===== Dataset records =====

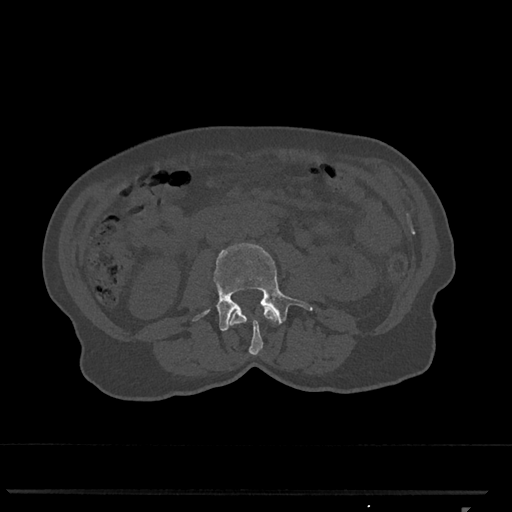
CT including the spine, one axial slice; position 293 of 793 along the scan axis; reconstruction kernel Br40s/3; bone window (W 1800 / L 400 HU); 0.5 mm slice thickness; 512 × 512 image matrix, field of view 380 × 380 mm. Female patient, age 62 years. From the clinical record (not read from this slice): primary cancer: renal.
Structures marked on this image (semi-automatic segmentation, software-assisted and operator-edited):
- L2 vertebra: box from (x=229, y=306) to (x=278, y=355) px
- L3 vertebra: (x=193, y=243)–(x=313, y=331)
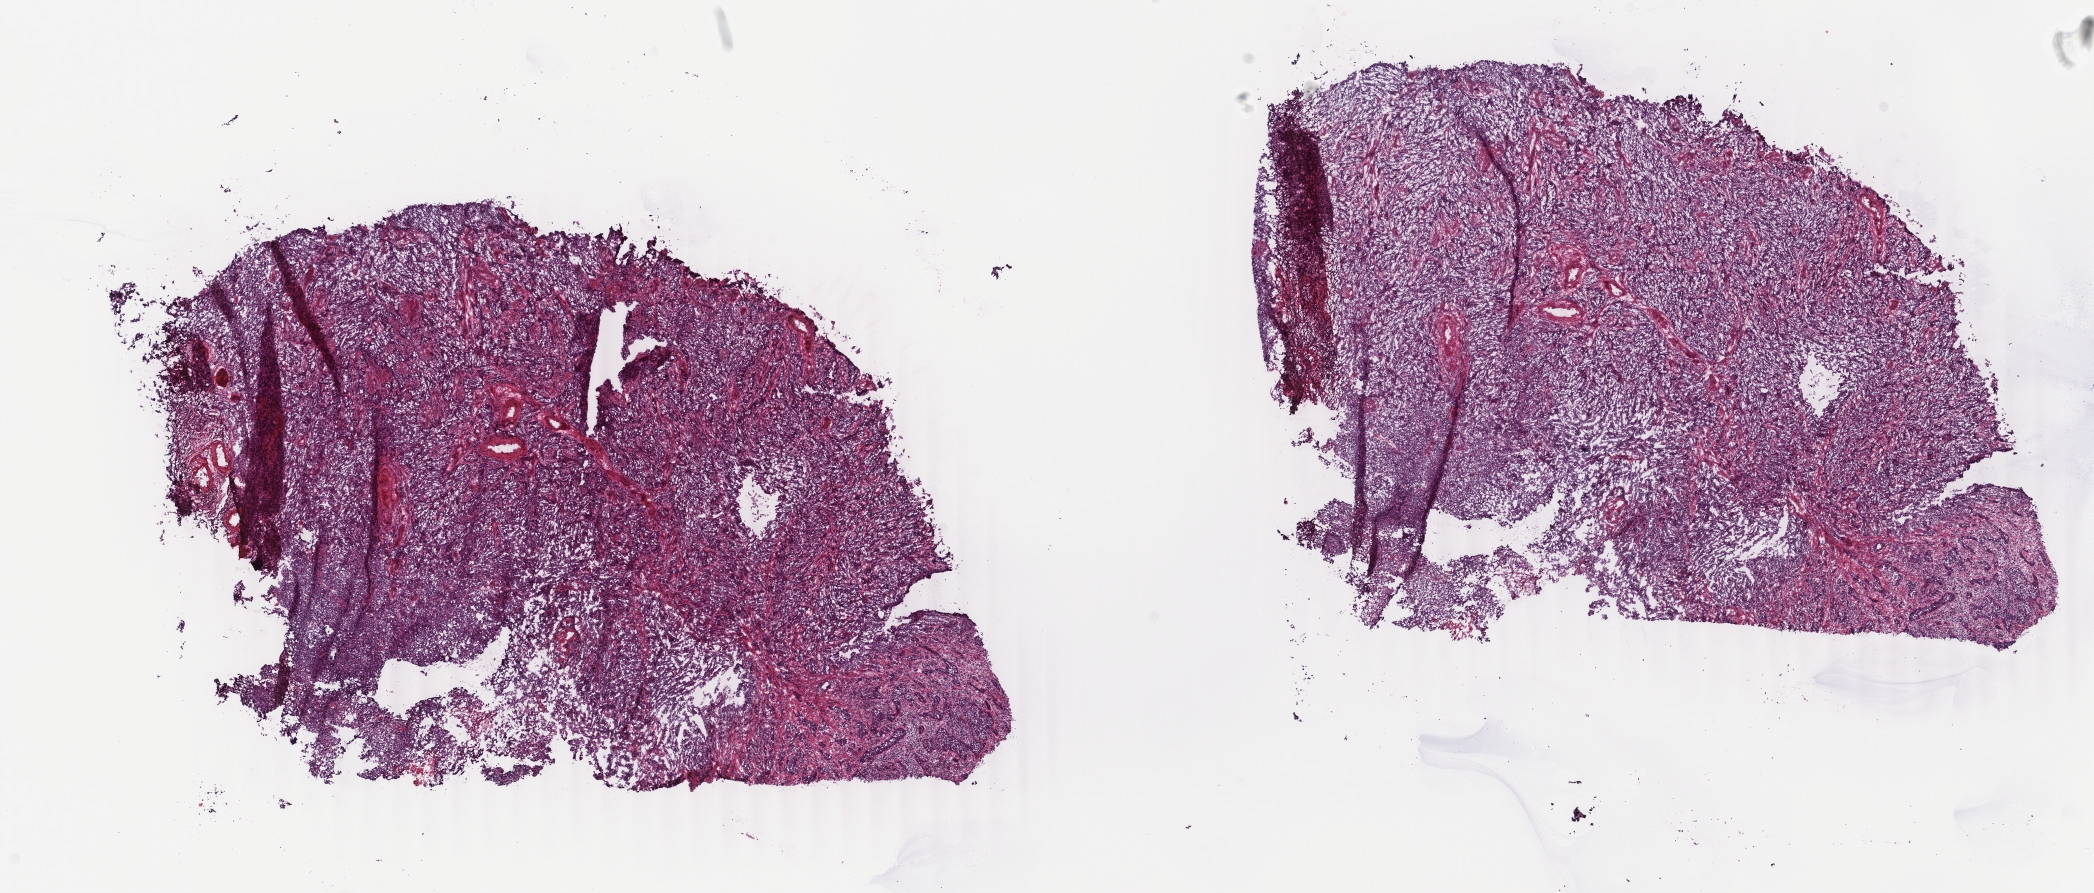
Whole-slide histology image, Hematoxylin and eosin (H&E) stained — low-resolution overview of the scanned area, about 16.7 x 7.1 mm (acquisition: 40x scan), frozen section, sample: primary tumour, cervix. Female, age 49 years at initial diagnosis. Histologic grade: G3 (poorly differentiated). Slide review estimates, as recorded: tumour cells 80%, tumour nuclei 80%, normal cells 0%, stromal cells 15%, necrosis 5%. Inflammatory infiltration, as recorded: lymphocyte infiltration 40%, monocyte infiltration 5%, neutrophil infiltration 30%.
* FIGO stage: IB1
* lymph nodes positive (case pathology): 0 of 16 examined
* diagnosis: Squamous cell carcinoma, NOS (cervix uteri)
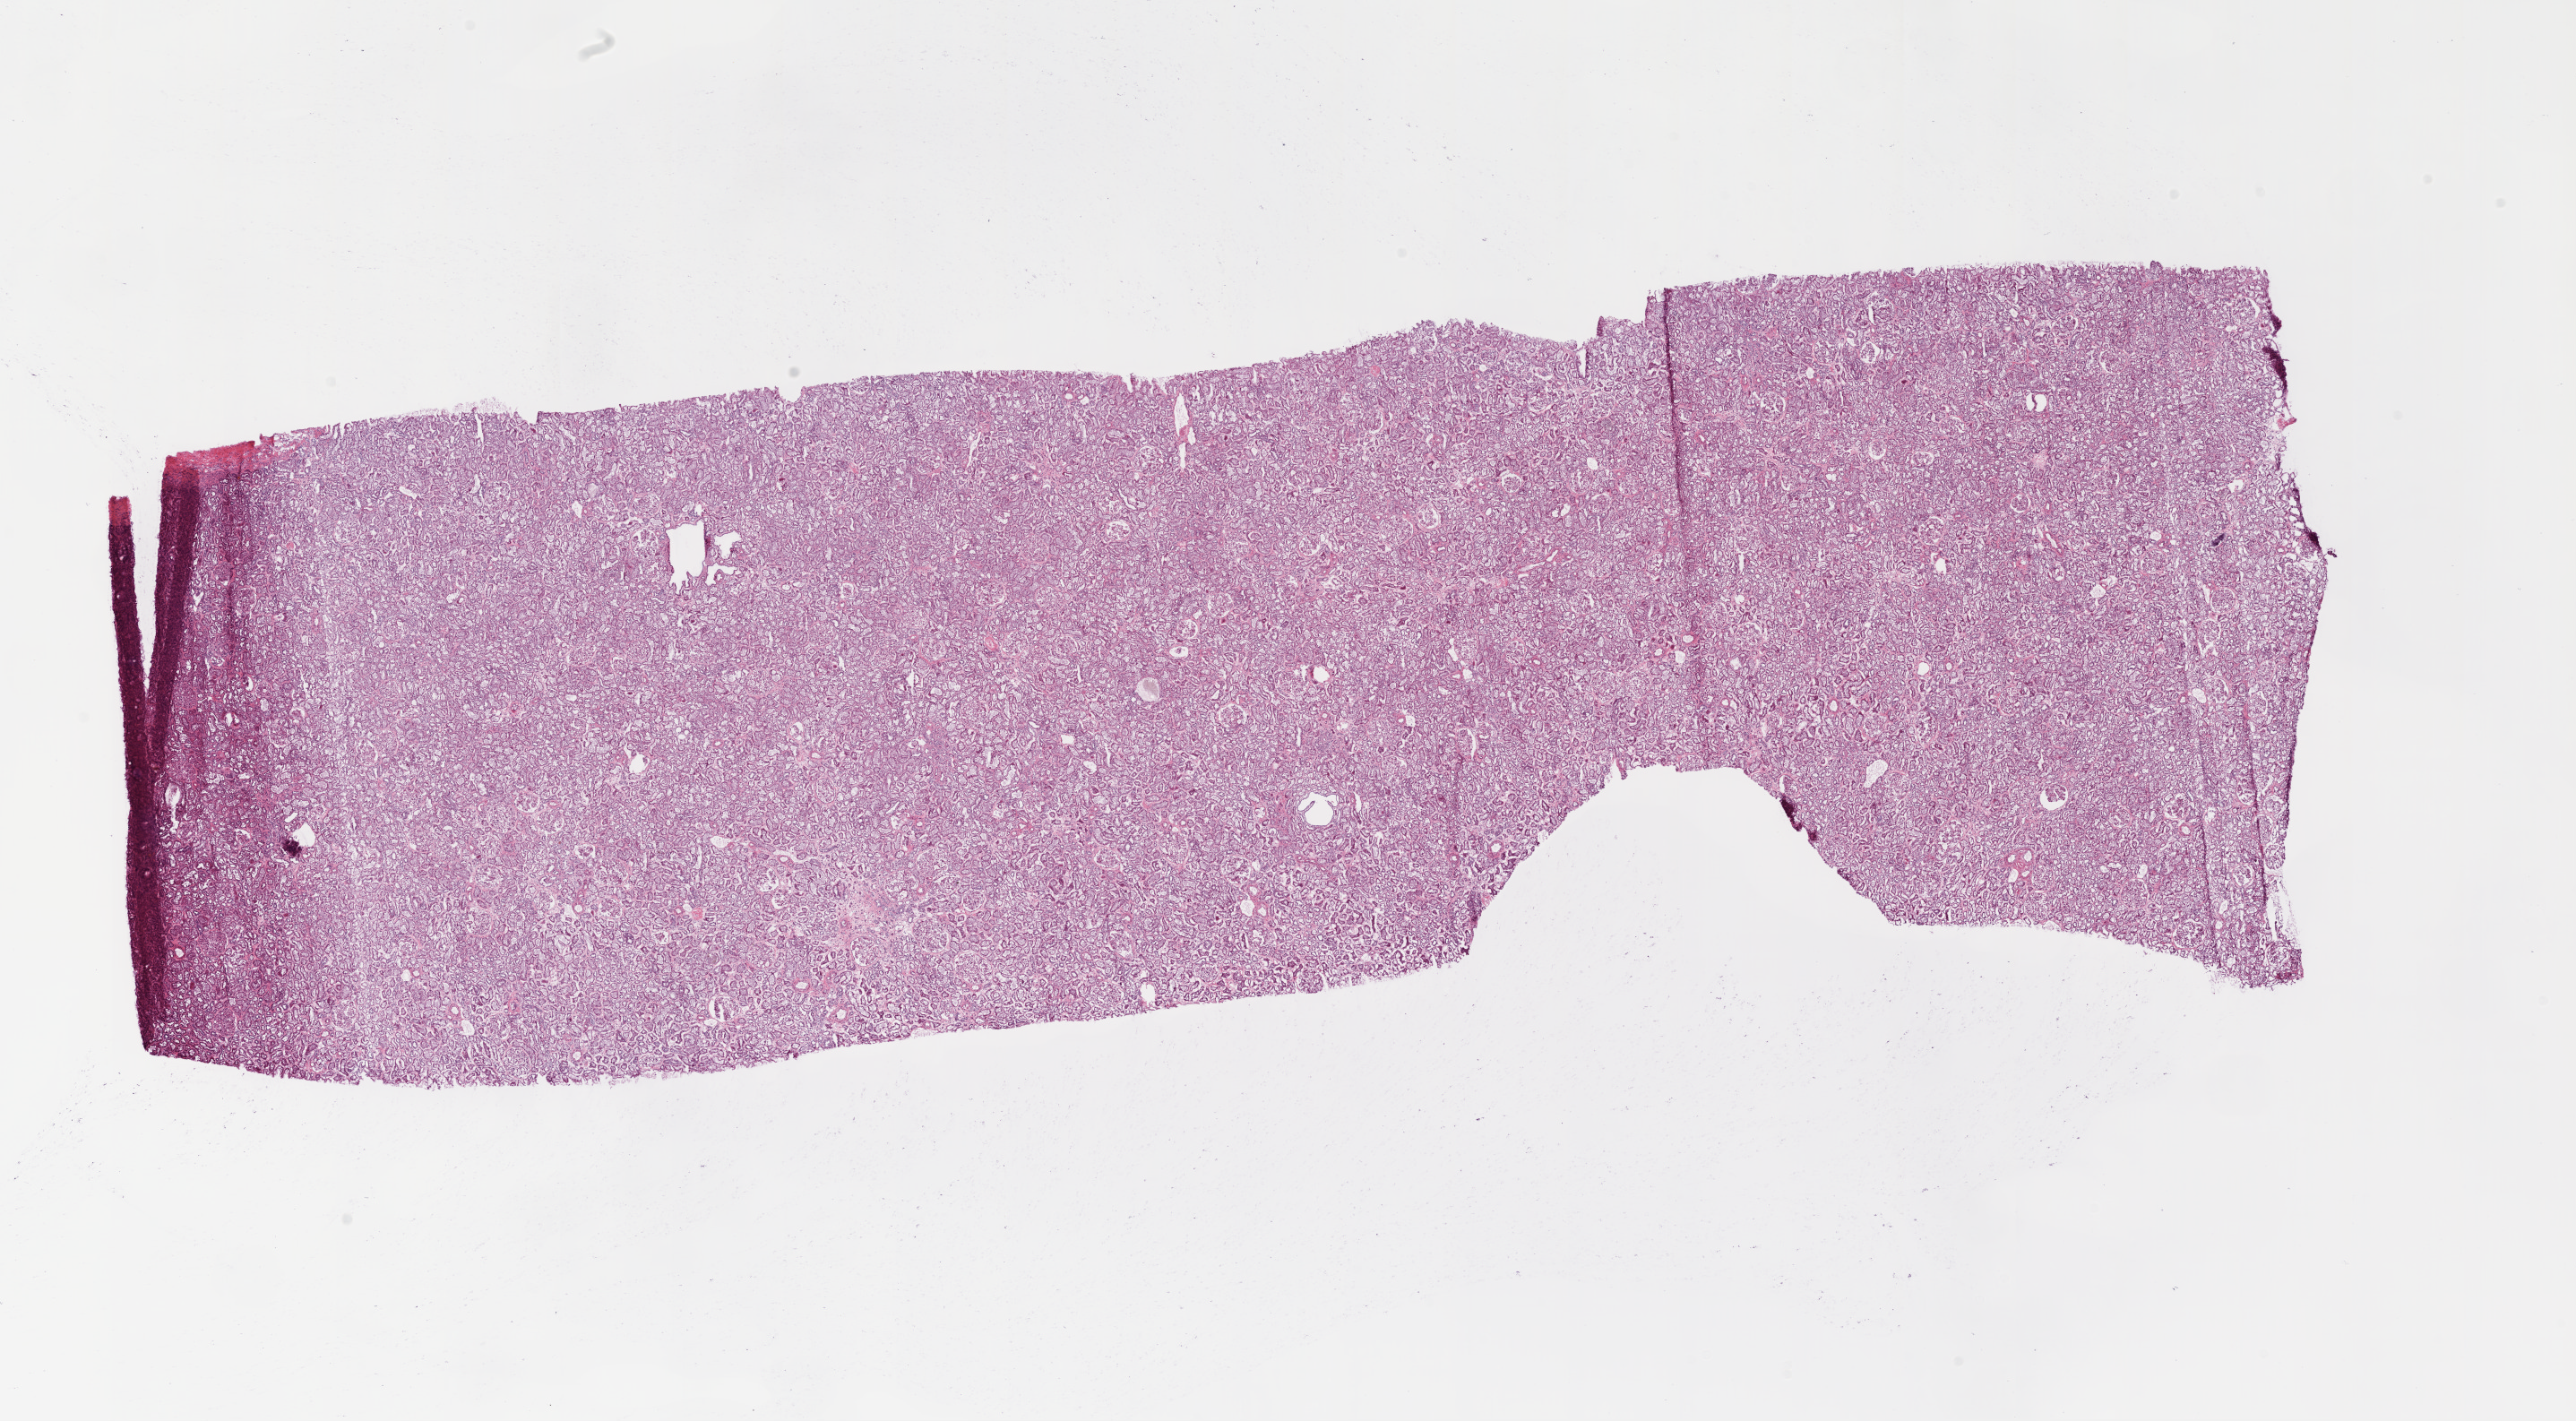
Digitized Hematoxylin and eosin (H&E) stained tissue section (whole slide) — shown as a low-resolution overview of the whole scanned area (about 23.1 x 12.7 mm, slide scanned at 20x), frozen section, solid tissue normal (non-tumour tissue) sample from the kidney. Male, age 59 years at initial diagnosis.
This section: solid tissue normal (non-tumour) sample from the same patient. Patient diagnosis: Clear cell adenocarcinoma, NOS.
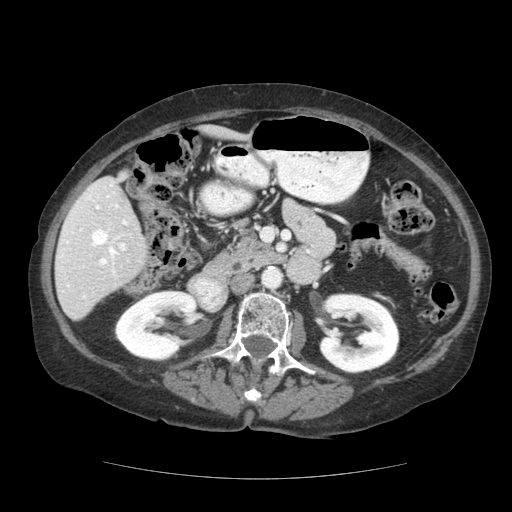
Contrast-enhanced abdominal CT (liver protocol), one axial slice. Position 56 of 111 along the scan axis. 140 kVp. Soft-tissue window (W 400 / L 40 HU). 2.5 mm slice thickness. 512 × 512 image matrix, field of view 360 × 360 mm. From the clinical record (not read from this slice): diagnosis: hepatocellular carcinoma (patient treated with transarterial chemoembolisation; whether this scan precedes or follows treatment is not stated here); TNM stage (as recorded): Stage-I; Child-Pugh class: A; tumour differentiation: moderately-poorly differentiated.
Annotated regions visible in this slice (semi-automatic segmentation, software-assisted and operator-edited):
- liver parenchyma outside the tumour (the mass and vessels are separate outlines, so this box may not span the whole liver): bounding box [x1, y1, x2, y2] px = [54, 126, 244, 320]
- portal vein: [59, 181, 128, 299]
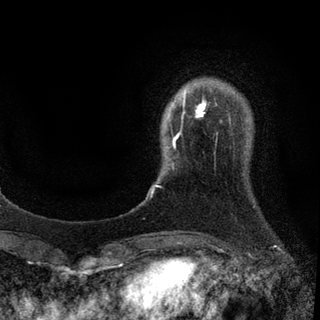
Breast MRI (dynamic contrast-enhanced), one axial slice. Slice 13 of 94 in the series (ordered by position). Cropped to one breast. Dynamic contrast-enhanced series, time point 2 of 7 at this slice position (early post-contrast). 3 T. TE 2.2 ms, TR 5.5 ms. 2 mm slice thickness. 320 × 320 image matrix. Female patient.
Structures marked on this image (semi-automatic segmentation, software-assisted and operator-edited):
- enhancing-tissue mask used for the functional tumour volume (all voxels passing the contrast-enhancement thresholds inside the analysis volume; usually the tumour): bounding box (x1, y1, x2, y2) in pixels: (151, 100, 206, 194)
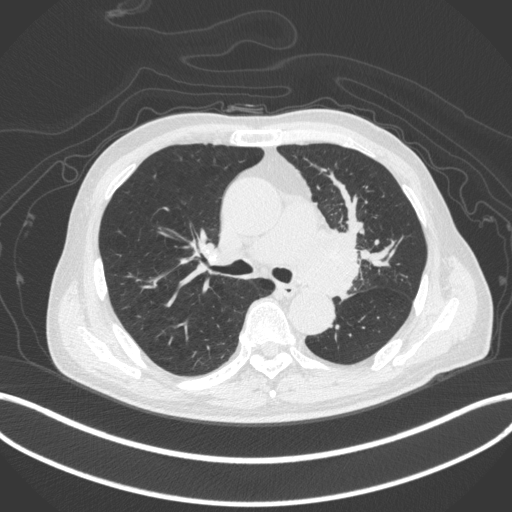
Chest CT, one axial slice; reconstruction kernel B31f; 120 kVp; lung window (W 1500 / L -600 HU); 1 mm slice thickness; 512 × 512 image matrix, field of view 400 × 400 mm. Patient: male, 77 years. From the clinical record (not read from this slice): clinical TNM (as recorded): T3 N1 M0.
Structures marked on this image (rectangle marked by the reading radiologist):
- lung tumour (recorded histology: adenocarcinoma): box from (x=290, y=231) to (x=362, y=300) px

=====

▶ _Task item_
Whenever a line of the data holds the string "resolution", pick that line out.

▶ _Expected answer_
Whole-slide histology image, Hematoxylin and eosin (H&E) stained — low-resolution overview of the scanned area, about 16.7 x 7.1 mm (acquisition: 40x scan), frozen section, sample: primary tumour, cervix. Female, age 49 years at initial diagnosis. Histologic grade: G3 (poorly differentiated). Slide review estimates, as recorded: tumour cells 80%, tumour nuclei 80%, normal cells 0%, stromal cells 15%, necrosis 5%. Inflammatory infiltration, as recorded: lymphocyte infiltration 40%, monocyte infiltration 5%, neutrophil infiltration 30%.
Digitized Hematoxylin and eosin (H&E) stained tissue section (whole slide) — shown as a low-resolution overview of the whole scanned area (about 23.1 x 12.7 mm, slide scanned at 20x), frozen section, solid tissue normal (non-tumour tissue) sample from the kidney. Male, age 59 years at initial diagnosis.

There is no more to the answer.